# Which Kit????



## silver93sentra (Nov 23, 2005)

I want to get a kit from a site I found...www.versusmotorsports.com. They have some kits for Sentra's that I have NEVER seen!! Just reply and tell me which kit you think I should get.









BATTLE









BIG M









SKYLINE









DRIFT

Thanks for the help!!! :fluffy: :fluffy: :fluffy:


----------



## af200sx/se-r (Dec 26, 2004)

I personally don't car for any of them.
Best looking fronts for b14s are:
Stillen lip 
Erebuni
Drift kit is ok


----------



## b14sleeper (Dec 31, 2004)

since you have a b13, i would go with the skyline kit


----------



## RB26DETT (Dec 12, 2005)

I;d say either Big M or the Drift


----------



## Dustin (Dec 14, 2003)

i'd go with the r33 kit, but modify it a little, shave and fill some stuff.


----------



## b14sleeper (Dec 31, 2004)

make sure that you purchase your kit from vis racing if you do go with the r33. vis is the only company with the removeable lip, and if you dont have it, consider it permanently removed when you go over a speed bump or drive way.


----------



## Dustin (Dec 14, 2003)

wait, are these for the b13 or b14? because some look like they could go on the b13, and others dont, particularly the skyline kit, might want to make sure its the right kit for your car.


----------



## MrFurious (Oct 30, 2005)

I would pick the first one (battle).


----------



## Dustin (Dec 14, 2003)

MrFurious said:


> I would pick the first one (battle).


why? it's like a cheap blitz kit knockoff.. and it would destroy the lines of the car, atleast go with something simple, and the only reason i'd go with the r33 kit would be because it resembles the sunny bumper, and you can shave and fill it to look cleaner.


----------



## silver93sentra (Nov 23, 2005)

The car is a B13 Sentra. I have seen many B13's with the Big M and Drift...and I was thinking about getting either the battle or the skyline...so I will have something different. I have NEVER seend a sentra with the skyline kit...I just don't know which side skirts and rear bumpers to use with that kit...any suggestions?


----------



## b14sleeper (Dec 31, 2004)

if you go with the skyline front, go with some subtle sides, i dont really know any, how about the stock se-r? and for the rear, either go with a stillen, or a 1994 civic buddy club rear bumper, will take some work.. but i think it is one of the cleanest bumpers ever
not a 94, but you get the idea


----------



## silver93sentra (Nov 23, 2005)

I was thinking of Stillen Sides...but I wasn't sure about the rear end...I want something bolt on cause I will be doing all of the work myself or with the help of my dad and brother. The rear bumper on the civic looks about like a Feelz rear bumper (the one off the Big M kit), and I may go with that...I just have to decide.


----------



## lopezsentra (Jul 18, 2005)

skyline and whats the site for vis where they sell the kits at?


----------



## silver93sentra (Nov 23, 2005)

lopezsentra said:


> skyline and whats the site for vis where they sell the kits at?

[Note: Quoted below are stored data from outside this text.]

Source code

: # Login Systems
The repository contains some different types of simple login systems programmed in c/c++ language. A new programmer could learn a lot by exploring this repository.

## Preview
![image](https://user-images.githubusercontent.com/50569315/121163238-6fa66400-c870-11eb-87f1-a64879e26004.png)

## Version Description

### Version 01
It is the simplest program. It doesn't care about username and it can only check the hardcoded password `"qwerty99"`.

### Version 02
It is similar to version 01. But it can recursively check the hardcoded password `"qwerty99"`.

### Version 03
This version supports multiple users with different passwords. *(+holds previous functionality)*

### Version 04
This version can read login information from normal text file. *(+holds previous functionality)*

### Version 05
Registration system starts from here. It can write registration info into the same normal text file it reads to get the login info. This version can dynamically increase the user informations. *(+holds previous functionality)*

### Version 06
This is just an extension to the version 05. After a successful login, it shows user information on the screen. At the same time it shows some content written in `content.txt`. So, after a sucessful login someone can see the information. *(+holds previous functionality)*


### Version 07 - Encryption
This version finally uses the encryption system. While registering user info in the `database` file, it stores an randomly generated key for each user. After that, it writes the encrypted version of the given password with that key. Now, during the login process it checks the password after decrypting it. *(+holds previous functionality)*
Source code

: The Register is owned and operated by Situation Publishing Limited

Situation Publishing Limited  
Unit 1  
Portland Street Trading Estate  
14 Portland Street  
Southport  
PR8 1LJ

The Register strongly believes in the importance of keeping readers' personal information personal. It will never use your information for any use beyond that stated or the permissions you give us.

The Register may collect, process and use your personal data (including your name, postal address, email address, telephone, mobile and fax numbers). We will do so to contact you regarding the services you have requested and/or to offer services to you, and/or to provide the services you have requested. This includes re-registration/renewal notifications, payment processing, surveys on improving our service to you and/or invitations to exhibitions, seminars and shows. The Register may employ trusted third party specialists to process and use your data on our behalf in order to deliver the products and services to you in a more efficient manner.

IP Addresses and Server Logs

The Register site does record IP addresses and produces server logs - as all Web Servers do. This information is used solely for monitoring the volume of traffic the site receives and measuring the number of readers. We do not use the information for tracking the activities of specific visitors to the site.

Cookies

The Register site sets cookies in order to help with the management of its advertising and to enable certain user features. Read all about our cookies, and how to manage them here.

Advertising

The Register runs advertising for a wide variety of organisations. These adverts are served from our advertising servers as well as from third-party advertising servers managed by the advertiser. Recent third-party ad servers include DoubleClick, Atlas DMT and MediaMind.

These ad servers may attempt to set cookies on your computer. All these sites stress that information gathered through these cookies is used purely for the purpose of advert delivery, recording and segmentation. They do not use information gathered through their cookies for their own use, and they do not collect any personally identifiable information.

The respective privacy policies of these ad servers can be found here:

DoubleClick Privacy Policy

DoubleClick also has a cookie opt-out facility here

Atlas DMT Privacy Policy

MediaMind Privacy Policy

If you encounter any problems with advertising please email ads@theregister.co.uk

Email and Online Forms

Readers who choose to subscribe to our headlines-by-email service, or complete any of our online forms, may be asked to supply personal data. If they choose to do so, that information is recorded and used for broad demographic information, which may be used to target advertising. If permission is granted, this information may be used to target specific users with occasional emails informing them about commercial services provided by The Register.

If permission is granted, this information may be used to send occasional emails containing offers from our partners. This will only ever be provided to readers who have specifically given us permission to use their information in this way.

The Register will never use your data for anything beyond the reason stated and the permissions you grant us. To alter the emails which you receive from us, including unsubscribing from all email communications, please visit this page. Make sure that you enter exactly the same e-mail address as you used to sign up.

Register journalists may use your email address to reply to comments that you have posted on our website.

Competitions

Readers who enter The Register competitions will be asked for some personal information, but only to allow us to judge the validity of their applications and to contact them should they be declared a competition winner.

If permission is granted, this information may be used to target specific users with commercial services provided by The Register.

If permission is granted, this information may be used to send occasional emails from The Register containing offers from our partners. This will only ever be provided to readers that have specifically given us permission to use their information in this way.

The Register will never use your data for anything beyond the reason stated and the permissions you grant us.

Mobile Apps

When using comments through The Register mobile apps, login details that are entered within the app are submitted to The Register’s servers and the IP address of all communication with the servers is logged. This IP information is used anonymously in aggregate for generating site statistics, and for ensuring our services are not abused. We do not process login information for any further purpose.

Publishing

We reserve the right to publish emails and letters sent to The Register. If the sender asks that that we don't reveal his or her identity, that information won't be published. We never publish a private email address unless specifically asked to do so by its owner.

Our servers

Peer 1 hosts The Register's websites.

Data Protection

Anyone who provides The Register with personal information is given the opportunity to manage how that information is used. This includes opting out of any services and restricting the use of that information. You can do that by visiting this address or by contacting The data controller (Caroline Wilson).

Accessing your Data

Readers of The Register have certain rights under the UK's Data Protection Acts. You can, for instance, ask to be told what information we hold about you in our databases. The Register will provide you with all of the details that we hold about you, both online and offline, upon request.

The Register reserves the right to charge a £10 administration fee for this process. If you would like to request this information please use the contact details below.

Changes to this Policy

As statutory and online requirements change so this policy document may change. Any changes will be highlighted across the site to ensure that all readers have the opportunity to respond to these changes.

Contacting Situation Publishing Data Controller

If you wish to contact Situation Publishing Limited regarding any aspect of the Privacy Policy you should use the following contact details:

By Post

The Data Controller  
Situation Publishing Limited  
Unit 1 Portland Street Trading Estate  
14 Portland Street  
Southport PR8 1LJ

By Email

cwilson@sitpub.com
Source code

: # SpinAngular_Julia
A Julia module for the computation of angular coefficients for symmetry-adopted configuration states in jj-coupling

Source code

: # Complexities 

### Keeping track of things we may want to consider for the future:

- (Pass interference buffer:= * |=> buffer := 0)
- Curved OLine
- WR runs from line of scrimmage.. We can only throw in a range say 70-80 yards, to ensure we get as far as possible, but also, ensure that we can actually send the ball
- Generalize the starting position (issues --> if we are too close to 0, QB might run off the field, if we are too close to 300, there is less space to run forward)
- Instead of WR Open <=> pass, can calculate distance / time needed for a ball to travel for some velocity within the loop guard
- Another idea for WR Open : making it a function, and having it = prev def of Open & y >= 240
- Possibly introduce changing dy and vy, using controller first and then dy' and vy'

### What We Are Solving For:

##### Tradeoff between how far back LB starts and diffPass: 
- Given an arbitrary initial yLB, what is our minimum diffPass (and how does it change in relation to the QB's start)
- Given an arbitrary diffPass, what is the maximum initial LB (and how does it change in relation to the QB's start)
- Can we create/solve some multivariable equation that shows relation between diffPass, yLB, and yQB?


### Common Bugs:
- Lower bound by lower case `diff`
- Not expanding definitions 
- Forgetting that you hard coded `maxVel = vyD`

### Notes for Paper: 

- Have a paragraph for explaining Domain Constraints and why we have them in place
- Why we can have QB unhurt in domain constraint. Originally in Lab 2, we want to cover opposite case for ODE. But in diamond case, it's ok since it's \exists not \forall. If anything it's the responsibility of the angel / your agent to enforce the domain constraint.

The site is www.versusmotorsport.com for the skyline front end, but I also found a place called www.asylumms.com that has the whole kit(looked like a Skyline front, drift rear, and Xenon skirts to me). Liuspeed also said that they were gonna start carrying it in a few weeks.


----------



## nismo jimmy (Dec 16, 2005)

id say skyline or drift


----------